The predominance of theory is the springboard for my reflections, because this is presented as a problem mostly because it discourages work that might have an impact on practice (Hambrick, 2007). I use a broad understanding of the term ‘practice’ here to include the many constituencies who have a stake and/or an interest in what happens under the aegises of ‘leadership’. These include professional bodies such as chartered institutes, trade associations, trade unions, policy makers, social and political commentators, lobbyists, law makers, community groups, and indeed, society at large. This broader take on ‘practice’ is derived from the UK Higher Education Regulator’s research excellence framework (REF) terminology of ‘impact on practice’ as a short-cut for the notion (and expectation) that our work should have relevance beyond academia.2 In REF terms, an ‘impact on practice’ means ‘an effect on, change or benefit to the economy, society, culture, public policy or services, health, the environment or quality of life, beyond academia’.3 Therefore, when I talk about improving our relationships with ‘practice’, I mean more than just those who identify as, or aspire to be, leaders. I read the REF’s ‘impact on practice’ as ‘resonance beyond academia’.
When I talk about the particular way in which ‘practitioners’ are conceptualised, I focus mostly on those who see some or all of their role as constituting ‘leadership’. Here, too, I adopt a relatively inclusive approach, that is, I see many people in organisations, institutions and communities as ‘practitioners’ of leadership, not just an elite few. This view reflects key themes in leadership as practice (Carroll et al., 2008); leaderful practice (Raelin, 2011); relational leadership (Cunliffe and Eriksen, 2011); various forms of ‘leadership in the plural’ (Denis et al., 2012: 211); and organisation as a space of multiple, simultaneous experiences of both ‘leadership’ and ‘followership’ (Jaser, 2020). In contemporary Western organisations, where work is organized by project and matrix as much as by hierarchy, many people are leadership ‘practitioners’ at least some of the time.

» **Entries**:
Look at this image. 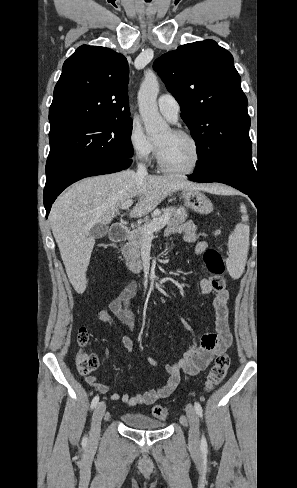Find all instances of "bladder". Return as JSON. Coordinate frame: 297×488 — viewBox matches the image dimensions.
I'll return each mask as SVG.
<instances>
[{
    "label": "bladder",
    "mask_w": 297,
    "mask_h": 488,
    "mask_svg": "<svg viewBox=\"0 0 297 488\" xmlns=\"http://www.w3.org/2000/svg\"><path fill=\"white\" fill-rule=\"evenodd\" d=\"M120 419L127 427L138 430H158L165 426L164 422L142 413H124Z\"/></svg>",
    "instance_id": "obj_1"
}]
</instances>
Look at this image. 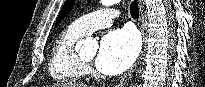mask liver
<instances>
[{
    "mask_svg": "<svg viewBox=\"0 0 205 87\" xmlns=\"http://www.w3.org/2000/svg\"><path fill=\"white\" fill-rule=\"evenodd\" d=\"M52 87H88V86L84 84L65 83V84H55Z\"/></svg>",
    "mask_w": 205,
    "mask_h": 87,
    "instance_id": "liver-1",
    "label": "liver"
}]
</instances>
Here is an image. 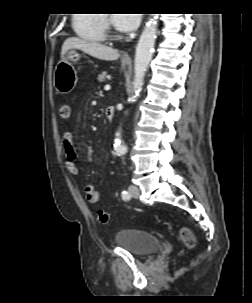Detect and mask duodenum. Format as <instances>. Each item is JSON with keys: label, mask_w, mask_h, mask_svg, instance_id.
Returning <instances> with one entry per match:
<instances>
[{"label": "duodenum", "mask_w": 252, "mask_h": 303, "mask_svg": "<svg viewBox=\"0 0 252 303\" xmlns=\"http://www.w3.org/2000/svg\"><path fill=\"white\" fill-rule=\"evenodd\" d=\"M105 115L108 121L111 120L114 116V108L112 106L107 107L105 111Z\"/></svg>", "instance_id": "1"}]
</instances>
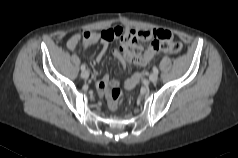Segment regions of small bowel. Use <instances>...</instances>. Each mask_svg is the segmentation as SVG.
Instances as JSON below:
<instances>
[{
	"instance_id": "obj_1",
	"label": "small bowel",
	"mask_w": 238,
	"mask_h": 158,
	"mask_svg": "<svg viewBox=\"0 0 238 158\" xmlns=\"http://www.w3.org/2000/svg\"><path fill=\"white\" fill-rule=\"evenodd\" d=\"M110 32L112 39L106 38L103 33ZM120 37L121 44L113 50V56L124 65L126 62H131L135 65L145 66L156 55L163 51L162 43L167 39H171V33L163 29H131L115 27L105 30L101 33L93 31H85L83 33L74 34L67 42L70 50H75L78 47L85 48L88 45L100 42L101 48L96 56V61H101L107 52L109 42L114 38ZM152 40L147 49H143L141 42ZM141 74L135 73L127 82L129 88L134 87L140 80ZM112 82L108 75L96 79V87L99 93L105 94Z\"/></svg>"
}]
</instances>
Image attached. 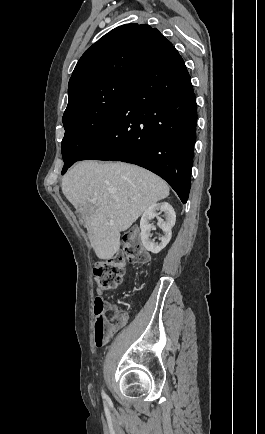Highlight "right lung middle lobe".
Segmentation results:
<instances>
[{"label":"right lung middle lobe","instance_id":"dd1d6c3e","mask_svg":"<svg viewBox=\"0 0 265 434\" xmlns=\"http://www.w3.org/2000/svg\"><path fill=\"white\" fill-rule=\"evenodd\" d=\"M134 78L131 75H111L68 90V106L62 118L65 128L63 174L110 125Z\"/></svg>","mask_w":265,"mask_h":434}]
</instances>
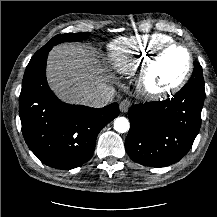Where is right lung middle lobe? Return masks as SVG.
Instances as JSON below:
<instances>
[{
    "label": "right lung middle lobe",
    "mask_w": 217,
    "mask_h": 217,
    "mask_svg": "<svg viewBox=\"0 0 217 217\" xmlns=\"http://www.w3.org/2000/svg\"><path fill=\"white\" fill-rule=\"evenodd\" d=\"M89 36V33H67L63 35H57L53 37L46 45H44L40 50L36 52V54L32 57V59L42 56L45 53H48L53 46H56L59 43L65 42V41H81Z\"/></svg>",
    "instance_id": "dd1d6c3e"
}]
</instances>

» **Task instructions**:
1) According to the extract on leadership practice, what is the source of the author's broader take on 'practice'?
2) From the extract on leadership practice, rewrite the passage between "When I talk about the" and "of the time.", inclusive, replacing "Western" with "European".
3) List every work cited in parentheses in the extract on leadership practice, giving each one's author and year.

» **Completed exercise**:
1) It comes from the UK Higher Education Regulator's research excellence framework (REF) and its term 'impact on practice'.

2)
When I talk about the particular way in which ‘practitioners’ are conceptualised, I focus mostly on those who see some or all of their role as constituting ‘leadership’. Here, too, I adopt a relatively inclusive approach, that is, I see many people in organisations, institutions and communities as ‘practitioners’ of leadership, not just an elite few. This view reflects key themes in leadership as practice (Carroll et al., 2008); leaderful practice (Raelin, 2011); relational leadership (Cunliffe and Eriksen, 2011); various forms of ‘leadership in the plural’ (Denis et al., 2012: 211); and organisation as a space of multiple, simultaneous experiences of both ‘leadership’ and ‘followership’ (Jaser, 2020). In contemporary European organisations, where work is organized by project and matrix as much as by hierarchy, many people are leadership ‘practitioners’ at least some of the time.

3)
Hambrick, 2007
Carroll et al., 2008
Raelin, 2011
Cunliffe and Eriksen, 2011
Denis et al., 2012
Jaser, 2020